Visiter Aleria et ses environs
Pour une plongée dans l’antiquité, direction le musée Jérôme Carcopino ! Installé dans l’ancien fort Génois, le fort Matra, le musée abrite tous les vestiges retrouvés lors des fouilles d’Aléria. Un flashback de 8000 ans. Vous y verrez des céramiques, des vases, des bijoux, des pièces de monnaie, des armes… aux origines Grecques, Etrusques et Romaines, bien sûr.
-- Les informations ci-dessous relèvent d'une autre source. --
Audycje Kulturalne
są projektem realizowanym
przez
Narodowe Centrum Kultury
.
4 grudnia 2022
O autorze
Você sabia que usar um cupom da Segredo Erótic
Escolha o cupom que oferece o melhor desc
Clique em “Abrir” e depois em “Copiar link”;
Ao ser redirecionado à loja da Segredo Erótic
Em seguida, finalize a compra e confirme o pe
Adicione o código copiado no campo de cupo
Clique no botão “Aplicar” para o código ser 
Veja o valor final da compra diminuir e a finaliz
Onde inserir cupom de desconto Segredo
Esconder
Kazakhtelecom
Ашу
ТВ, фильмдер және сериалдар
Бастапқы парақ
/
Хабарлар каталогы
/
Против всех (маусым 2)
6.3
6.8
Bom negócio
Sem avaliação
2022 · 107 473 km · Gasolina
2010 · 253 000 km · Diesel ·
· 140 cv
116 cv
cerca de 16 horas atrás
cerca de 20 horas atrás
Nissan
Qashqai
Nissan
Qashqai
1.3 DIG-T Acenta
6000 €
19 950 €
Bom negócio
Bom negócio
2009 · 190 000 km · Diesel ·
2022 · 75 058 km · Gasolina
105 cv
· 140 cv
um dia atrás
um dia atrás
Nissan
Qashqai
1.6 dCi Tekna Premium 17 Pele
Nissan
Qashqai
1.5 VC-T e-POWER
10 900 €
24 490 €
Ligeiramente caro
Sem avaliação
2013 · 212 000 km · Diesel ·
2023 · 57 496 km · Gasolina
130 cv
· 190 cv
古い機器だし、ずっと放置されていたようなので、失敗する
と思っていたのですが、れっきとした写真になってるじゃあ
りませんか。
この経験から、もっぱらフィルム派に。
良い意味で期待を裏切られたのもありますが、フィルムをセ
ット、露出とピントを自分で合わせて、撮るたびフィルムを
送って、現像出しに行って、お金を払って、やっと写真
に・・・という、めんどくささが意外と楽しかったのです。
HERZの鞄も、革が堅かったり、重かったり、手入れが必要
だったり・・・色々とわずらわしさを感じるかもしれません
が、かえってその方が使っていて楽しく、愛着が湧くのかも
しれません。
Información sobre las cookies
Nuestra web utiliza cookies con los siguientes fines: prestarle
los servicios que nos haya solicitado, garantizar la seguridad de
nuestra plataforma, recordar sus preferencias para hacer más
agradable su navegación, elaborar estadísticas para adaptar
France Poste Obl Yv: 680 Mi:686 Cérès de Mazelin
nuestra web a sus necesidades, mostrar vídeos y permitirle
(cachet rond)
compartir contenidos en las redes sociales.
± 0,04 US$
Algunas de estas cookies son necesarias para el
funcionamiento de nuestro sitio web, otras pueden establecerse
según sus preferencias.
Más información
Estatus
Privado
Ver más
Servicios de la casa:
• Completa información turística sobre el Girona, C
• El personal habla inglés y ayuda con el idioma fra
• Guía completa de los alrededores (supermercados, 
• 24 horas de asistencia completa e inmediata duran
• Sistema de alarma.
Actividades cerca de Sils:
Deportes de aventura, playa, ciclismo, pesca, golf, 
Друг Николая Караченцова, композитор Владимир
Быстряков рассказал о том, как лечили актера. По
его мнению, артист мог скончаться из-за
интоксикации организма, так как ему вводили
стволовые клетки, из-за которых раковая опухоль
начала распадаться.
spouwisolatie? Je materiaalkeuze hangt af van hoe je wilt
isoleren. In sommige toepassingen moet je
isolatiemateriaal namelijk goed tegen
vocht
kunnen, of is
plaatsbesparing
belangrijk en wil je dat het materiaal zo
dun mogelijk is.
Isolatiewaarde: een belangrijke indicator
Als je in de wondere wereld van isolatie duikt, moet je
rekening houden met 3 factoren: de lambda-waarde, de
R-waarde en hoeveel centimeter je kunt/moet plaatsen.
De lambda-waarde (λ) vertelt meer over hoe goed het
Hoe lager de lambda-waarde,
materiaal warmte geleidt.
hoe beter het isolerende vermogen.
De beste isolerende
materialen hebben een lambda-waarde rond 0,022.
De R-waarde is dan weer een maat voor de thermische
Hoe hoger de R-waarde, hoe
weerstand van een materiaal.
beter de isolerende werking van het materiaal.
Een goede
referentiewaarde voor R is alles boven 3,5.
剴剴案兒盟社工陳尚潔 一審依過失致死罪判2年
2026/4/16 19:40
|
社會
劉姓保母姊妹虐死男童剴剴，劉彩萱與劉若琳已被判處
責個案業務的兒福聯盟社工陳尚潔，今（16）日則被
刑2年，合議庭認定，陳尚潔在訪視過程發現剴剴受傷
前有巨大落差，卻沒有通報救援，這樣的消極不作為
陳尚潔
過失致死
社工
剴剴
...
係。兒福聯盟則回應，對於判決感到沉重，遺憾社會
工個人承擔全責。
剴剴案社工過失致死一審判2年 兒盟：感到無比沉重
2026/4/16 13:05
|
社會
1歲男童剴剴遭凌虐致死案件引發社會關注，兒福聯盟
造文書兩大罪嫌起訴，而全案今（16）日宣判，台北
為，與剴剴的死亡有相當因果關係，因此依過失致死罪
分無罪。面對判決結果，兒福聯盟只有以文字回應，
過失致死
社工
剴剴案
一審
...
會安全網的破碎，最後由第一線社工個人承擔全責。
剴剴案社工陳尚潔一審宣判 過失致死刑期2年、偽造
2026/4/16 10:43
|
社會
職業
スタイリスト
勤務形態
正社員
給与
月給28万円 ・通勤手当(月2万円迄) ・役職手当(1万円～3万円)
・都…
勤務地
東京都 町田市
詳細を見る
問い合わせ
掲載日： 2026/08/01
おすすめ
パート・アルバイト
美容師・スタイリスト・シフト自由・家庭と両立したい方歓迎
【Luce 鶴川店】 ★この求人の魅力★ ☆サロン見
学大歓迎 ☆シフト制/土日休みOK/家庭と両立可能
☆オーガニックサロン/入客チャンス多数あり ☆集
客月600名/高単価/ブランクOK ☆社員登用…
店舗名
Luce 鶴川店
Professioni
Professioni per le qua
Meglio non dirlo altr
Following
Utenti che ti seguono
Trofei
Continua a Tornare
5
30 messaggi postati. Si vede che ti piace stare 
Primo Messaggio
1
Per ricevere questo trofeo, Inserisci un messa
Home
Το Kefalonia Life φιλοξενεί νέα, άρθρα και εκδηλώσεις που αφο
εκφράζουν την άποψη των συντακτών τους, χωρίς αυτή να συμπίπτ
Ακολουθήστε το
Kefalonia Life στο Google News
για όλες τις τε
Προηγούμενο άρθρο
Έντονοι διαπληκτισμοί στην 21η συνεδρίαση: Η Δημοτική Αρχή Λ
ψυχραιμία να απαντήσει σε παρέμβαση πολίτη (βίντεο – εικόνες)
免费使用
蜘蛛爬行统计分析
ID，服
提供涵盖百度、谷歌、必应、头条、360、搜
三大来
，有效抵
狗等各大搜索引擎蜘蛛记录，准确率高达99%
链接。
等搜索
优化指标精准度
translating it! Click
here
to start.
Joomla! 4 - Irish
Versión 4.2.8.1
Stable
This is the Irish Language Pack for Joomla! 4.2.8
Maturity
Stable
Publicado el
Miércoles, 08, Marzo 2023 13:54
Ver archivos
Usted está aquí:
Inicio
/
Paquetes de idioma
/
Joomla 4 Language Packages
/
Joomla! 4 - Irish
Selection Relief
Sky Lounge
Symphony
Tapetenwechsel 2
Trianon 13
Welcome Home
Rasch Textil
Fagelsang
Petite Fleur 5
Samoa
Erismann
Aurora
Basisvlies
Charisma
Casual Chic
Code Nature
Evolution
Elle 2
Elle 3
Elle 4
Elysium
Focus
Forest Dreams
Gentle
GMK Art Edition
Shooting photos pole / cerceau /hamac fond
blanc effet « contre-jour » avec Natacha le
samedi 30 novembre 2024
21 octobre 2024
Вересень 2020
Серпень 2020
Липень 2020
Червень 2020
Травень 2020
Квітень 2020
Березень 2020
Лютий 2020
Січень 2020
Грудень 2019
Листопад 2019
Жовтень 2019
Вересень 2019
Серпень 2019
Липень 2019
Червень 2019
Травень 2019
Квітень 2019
Pendant que vous êtes dans l’archéologie, profitez-en pour visiter le site d’Aléria (il est gratuit, mais peut-être que l'accompagnement d'un guide local pourrait vous apporter une expérience plus mémorable). La visite donne accès à la ville Romaine avec son forum, son capitole, ses temples, ses thermes et même sa villa. L'ensemble est néanmoins moins spectaculaire que sur d'autres sites similaires en Méditerranée.

Autres distractions : au nord et au sud de la ville, les 2 étangs. Celui de Diane et celui d’Urbino. L’étang de Diane n’est qu’à 3 kilomètres d’Aléria (une idée de promenade à vélo ?). Il est le lac le plus profond de Corse et n’est séparé de la mer à certains endroits que par une bande sableuse d’1 km. Vous pourrez y observer de nombreuses espèces d’oiseaux et de poissons.
L’étang d’Urbino est à la limite sud d’Aléria. Il est bordé par des pozzi (marais), une forêt et des collines. Diversifié. Vous y verrez des parcs pour la culture des huitres et des moules. Une dégustation s'impose alors...
Les plus gourmand(e)s pourront également apprécier le savoir-faire local en termes de viticulture et de production d'alcool ; de nombreux domaines font la réputation de la Corse sur ce territoire, dont la fameuse distillerie Mavella, qui nous a offert le Whisky corse P&M.
Aléria et la "mal'aria"
La plaine n’a pas toujours été cette terre propice à la culture et à l’élevage comme nous la connaissons aujourd’hui. Au 19ème siècle, elle était même devenue invivable. En cause : les moustiques porteurs du paludisme, infectant des milliers de personnes dans la plaine. Il a fallu une pulvérisation massive de DDT sur toute la région après la Seconde Guerre Mondiale pour assainir les plaines.